[Records provided]
──────────

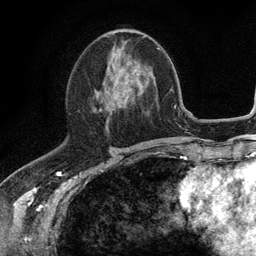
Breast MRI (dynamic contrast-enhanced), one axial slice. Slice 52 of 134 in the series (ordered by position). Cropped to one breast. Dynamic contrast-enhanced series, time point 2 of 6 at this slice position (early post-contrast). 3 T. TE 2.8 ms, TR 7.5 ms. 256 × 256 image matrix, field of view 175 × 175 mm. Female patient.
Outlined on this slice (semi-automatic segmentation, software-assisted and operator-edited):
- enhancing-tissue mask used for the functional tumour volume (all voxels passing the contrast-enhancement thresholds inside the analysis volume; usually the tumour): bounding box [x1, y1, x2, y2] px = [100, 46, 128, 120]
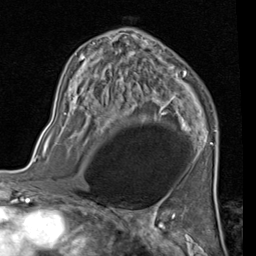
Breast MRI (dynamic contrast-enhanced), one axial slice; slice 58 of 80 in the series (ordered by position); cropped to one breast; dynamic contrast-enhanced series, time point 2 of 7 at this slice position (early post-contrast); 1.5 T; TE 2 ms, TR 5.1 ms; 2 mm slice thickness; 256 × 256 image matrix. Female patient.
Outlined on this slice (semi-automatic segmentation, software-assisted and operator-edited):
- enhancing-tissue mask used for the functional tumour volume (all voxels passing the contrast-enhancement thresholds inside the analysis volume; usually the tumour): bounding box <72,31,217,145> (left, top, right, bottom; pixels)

──────────

[What you need to do] Drop every picture from the data, then output all the rest exactly.

[Response to the task]
Breast MRI (dynamic contrast-enhanced), one axial slice. Slice 52 of 134 in the series (ordered by position). Cropped to one breast. Dynamic contrast-enhanced series, time point 2 of 6 at this slice position (early post-contrast). 3 T. TE 2.8 ms, TR 7.5 ms. 256 × 256 image matrix, field of view 175 × 175 mm. Female patient.
Outlined on this slice (semi-automatic segmentation, software-assisted and operator-edited):
- enhancing-tissue mask used for the functional tumour volume (all voxels passing the contrast-enhancement thresholds inside the analysis volume; usually the tumour): bounding box [x1, y1, x2, y2] px = [100, 46, 128, 120]
Breast MRI (dynamic contrast-enhanced), one axial slice; slice 58 of 80 in the series (ordered by position); cropped to one breast; dynamic contrast-enhanced series, time point 2 of 7 at this slice position (early post-contrast); 1.5 T; TE 2 ms, TR 5.1 ms; 2 mm slice thickness; 256 × 256 image matrix. Female patient.
Outlined on this slice (semi-automatic segmentation, software-assisted and operator-edited):
- enhancing-tissue mask used for the functional tumour volume (all voxels passing the contrast-enhancement thresholds inside the analysis volume; usually the tumour): bounding box <72,31,217,145> (left, top, right, bottom; pixels)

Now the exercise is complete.